Uno dei motivi per cui la Fed mantiene un approccio disinvolto è che non vede un ulteriore calo della disoccupazione per il resto del 2014, aspettandosi una diminuzione al 6-6,1% entro fine 2014, rispetto al 6,3% di maggio. In passato, quando in assenza di segnali inflazionistici chiari la Fed ha mantenuto una politica troppo accomodante per troppo tempo, sono nati squilibri sui mercati finanziari. La bolla del comparto tecnologico del 1990, quella immobiliare e la crisi bancaria del 2000 ne sono prova.

Le probabilità che ciò si ripeta non sono irrilevanti. Naturalmente, il mandato della Fed è di controllare l’inflazione raggiungendo, al contempo, il livello massimo di occupazione, non di determinare le valutazioni sui mercati finanziari. Tuttavia, storicamente è stato l’accrescersi degli squilibri nei mercati a essere il primo segnale di allarme di una politica troppo accomodante.

Secondo noi, la disoccupazione continuerà a scendere, grazie a una sana crescita della produzione e a una costante diminuzione del tasso di partecipazione. Questo a sua volta metterà pressione sui salari e, dunque, sull’inflazione. Prevediamo quindi che il tasso di disoccupazione calerà dal 6,3% attuale al 5,9% entro la fine dell’anno e al 5,2% entro la fine del 2015.

Al momento è probabilmente troppo presto per preoccuparsi di una bolla: le banche sono più in forma e i mercati azionari non sono così sotto pressione come nei cicli precedenti. Tuttavia, i tassi di riferimento sono ancora molto bassi, a livelli decisi nei giorni più duri della crisi. Ora che il peggio è passato, tali tassi hanno bisogno di normalizzarsi.
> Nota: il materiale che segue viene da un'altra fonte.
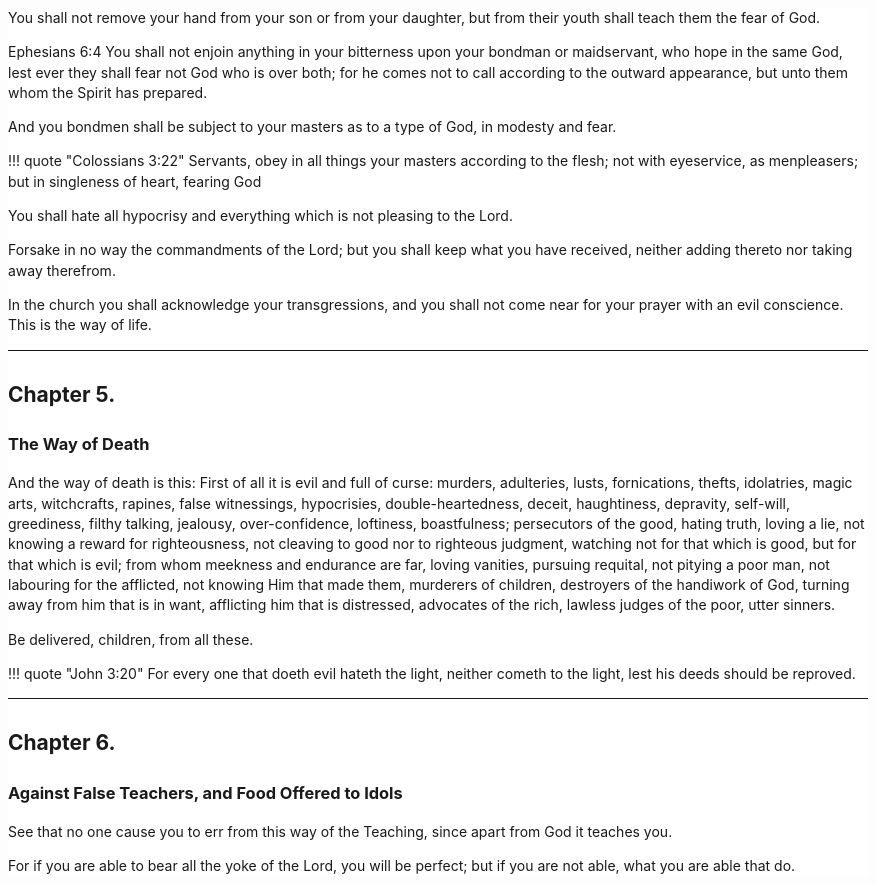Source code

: You shall not remove your hand from your son or from your daughter, but from their youth shall teach them the fear of God. 

Ephesians 6:4 You shall not enjoin anything in your bitterness upon your bondman or maidservant, who hope in the same God, lest ever they shall fear not God who is over both; for he comes not to call according to the outward appearance, but unto them whom the Spirit has prepared. 

And you bondmen shall be subject to your masters as to a type of God, in modesty and fear. 

!!! quote "Colossians 3:22"
    Servants, obey in all things your masters according to the flesh; not with eyeservice, as menpleasers; but in singleness of heart, fearing God

You shall hate all hypocrisy and everything which is not pleasing to the Lord. 

Forsake in no way the commandments of the Lord; but you shall keep what you have received, neither adding thereto nor taking away therefrom.

In the church you shall acknowledge your transgressions, and you shall not come near for your prayer with an evil conscience. This is the way of life.




---
## Chapter 5. 
### The Way of Death

And the way of death is this: First of all it is evil and full of curse: murders, adulteries, lusts, fornications, thefts, idolatries, magic arts, witchcrafts, rapines, false witnessings, hypocrisies, double-heartedness, deceit, haughtiness, depravity, self-will, greediness, filthy talking, jealousy, over-confidence, loftiness, boastfulness; persecutors of the good, hating truth, loving a lie, not knowing a reward for righteousness, not cleaving to good nor to righteous judgment, watching not for that which is good, but for that which is evil; from whom meekness and endurance are far, loving vanities, pursuing requital, not pitying a poor man, not labouring for the afflicted, not knowing Him that made them, murderers of children, destroyers of the handiwork of God, turning away from him that is in want, afflicting him that is distressed, advocates of the rich, lawless judges of the poor, utter sinners. 

Be delivered, children, from all these.

!!! quote "John 3:20"
    For every one that doeth evil hateth the light, neither cometh to the light, lest his deeds should be reproved.



---
## Chapter 6. 
### Against False Teachers, and Food Offered to Idols

See that no one cause you to err from this way of the Teaching, since apart from God it teaches you. 

For if you are able to bear all the yoke of the Lord, you will be perfect; but if you are not able, what you are able that do. 
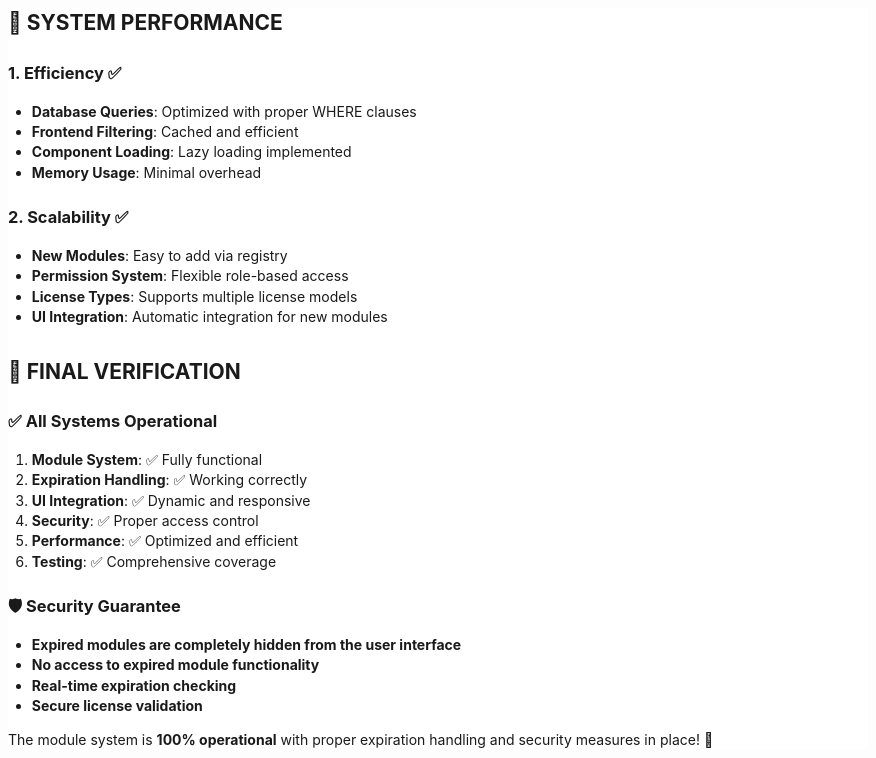 ## 🚀 **SYSTEM PERFORMANCE**

### 1. **Efficiency** ✅
- **Database Queries**: Optimized with proper WHERE clauses
- **Frontend Filtering**: Cached and efficient
- **Component Loading**: Lazy loading implemented
- **Memory Usage**: Minimal overhead

### 2. **Scalability** ✅
- **New Modules**: Easy to add via registry
- **Permission System**: Flexible role-based access
- **License Types**: Supports multiple license models
- **UI Integration**: Automatic integration for new modules

## 🎉 **FINAL VERIFICATION**

### ✅ **All Systems Operational**
1. **Module System**: ✅ Fully functional
2. **Expiration Handling**: ✅ Working correctly
3. **UI Integration**: ✅ Dynamic and responsive
4. **Security**: ✅ Proper access control
5. **Performance**: ✅ Optimized and efficient
6. **Testing**: ✅ Comprehensive coverage

### 🛡️ **Security Guarantee**
- **Expired modules are completely hidden from the user interface**
- **No access to expired module functionality**
- **Real-time expiration checking**
- **Secure license validation**

The module system is **100% operational** with proper expiration handling and security measures in place! 🚀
La Fed ha però detto chiaramente che i venti contrari all’economia possono legittimare il mantenimento del target sui tassi a livelli più bassi del normale nel lungo periodo, anche quando l’occupazione e l’inflazione sono vicine ai livelli coerenti con il mandato.

Nel 2014 non prevediamo nessuna manovra sui tassi e ci aspettiamo che il QE finisca a ottobre; riteniamo che il primo rialzo avverrà a giugno 2015. In seguito, ci aspettiamo una salita dei tassi all’1,5% entro la fine del 2015, con un incremento di 25 punti base in ognuno dei meeting successivi del FOMC. Un motivo per una cautela maggiore circa l’inasprimento della politica monetaria potrebbe essere il timore di una maggiore sensibilità dell’economia USA a un aumento dei tassi, derivante dall’esperienza del 2013, quando la Fed ha segnalato che stava valutando come uscire dal QE. 

Pur riconoscendo i rischi, crediamo che un ritardo della normalizzazione della politica monetaria della Fed potrebbe rendere l’uscita dal QE più difficile, poiché per gli investitori la posizione da “colomba” dell’Istituto centrale è un “semaforo verde” per assumere maggiori rischi.